◆ Data records
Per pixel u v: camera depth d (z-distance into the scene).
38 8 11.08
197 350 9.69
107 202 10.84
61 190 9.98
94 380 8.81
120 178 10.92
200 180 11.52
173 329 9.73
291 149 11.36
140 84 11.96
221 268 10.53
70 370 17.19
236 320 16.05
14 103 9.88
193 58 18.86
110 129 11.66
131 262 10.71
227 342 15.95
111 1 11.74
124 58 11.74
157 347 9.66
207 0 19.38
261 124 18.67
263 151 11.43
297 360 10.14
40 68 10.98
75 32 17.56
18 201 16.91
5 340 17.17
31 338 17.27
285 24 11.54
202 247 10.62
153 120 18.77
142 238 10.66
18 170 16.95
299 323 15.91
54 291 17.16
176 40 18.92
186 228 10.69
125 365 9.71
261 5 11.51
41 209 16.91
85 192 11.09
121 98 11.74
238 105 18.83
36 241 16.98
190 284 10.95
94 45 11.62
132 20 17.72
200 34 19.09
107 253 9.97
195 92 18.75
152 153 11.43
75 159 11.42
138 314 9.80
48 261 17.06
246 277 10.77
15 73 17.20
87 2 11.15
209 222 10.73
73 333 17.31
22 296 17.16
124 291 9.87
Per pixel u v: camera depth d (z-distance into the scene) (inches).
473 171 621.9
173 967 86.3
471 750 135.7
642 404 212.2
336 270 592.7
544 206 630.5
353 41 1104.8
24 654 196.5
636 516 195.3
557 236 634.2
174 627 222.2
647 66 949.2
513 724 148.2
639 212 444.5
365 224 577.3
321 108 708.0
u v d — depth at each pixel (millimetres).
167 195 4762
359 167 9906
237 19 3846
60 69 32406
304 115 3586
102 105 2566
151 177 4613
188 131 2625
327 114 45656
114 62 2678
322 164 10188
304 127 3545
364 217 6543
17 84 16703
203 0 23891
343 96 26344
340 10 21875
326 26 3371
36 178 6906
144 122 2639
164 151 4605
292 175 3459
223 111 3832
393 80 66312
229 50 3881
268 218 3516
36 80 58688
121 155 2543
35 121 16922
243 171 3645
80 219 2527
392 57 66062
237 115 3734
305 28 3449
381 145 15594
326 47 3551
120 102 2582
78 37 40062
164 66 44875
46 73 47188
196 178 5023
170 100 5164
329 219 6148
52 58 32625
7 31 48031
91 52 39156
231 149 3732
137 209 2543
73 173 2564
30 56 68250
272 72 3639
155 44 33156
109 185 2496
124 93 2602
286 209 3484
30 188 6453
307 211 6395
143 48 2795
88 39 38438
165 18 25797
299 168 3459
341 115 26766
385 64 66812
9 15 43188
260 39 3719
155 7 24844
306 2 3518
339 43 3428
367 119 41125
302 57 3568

◆ Your assignment
Repeat only the lines starting at the one that contains "the scene) (inches)." and ending at the last line above, exactly as written.

◆ Result for this exercise
Per pixel u v: camera depth d (z-distance into the scene) (inches).
473 171 621.9
173 967 86.3
471 750 135.7
642 404 212.2
336 270 592.7
544 206 630.5
353 41 1104.8
24 654 196.5
636 516 195.3
557 236 634.2
174 627 222.2
647 66 949.2
513 724 148.2
639 212 444.5
365 224 577.3
321 108 708.0
u v d — depth at each pixel (millimetres).
167 195 4762
359 167 9906
237 19 3846
60 69 32406
304 115 3586
102 105 2566
151 177 4613
188 131 2625
327 114 45656
114 62 2678
322 164 10188
304 127 3545
364 217 6543
17 84 16703
203 0 23891
343 96 26344
340 10 21875
326 26 3371
36 178 6906
144 122 2639
164 151 4605
292 175 3459
223 111 3832
393 80 66312
229 50 3881
268 218 3516
36 80 58688
121 155 2543
35 121 16922
243 171 3645
80 219 2527
392 57 66062
237 115 3734
305 28 3449
381 145 15594
326 47 3551
120 102 2582
78 37 40062
164 66 44875
46 73 47188
196 178 5023
170 100 5164
329 219 6148
52 58 32625
7 31 48031
91 52 39156
231 149 3732
137 209 2543
73 173 2564
30 56 68250
272 72 3639
155 44 33156
109 185 2496
124 93 2602
286 209 3484
30 188 6453
307 211 6395
143 48 2795
88 39 38438
165 18 25797
299 168 3459
341 115 26766
385 64 66812
9 15 43188
260 39 3719
155 7 24844
306 2 3518
339 43 3428
367 119 41125
302 57 3568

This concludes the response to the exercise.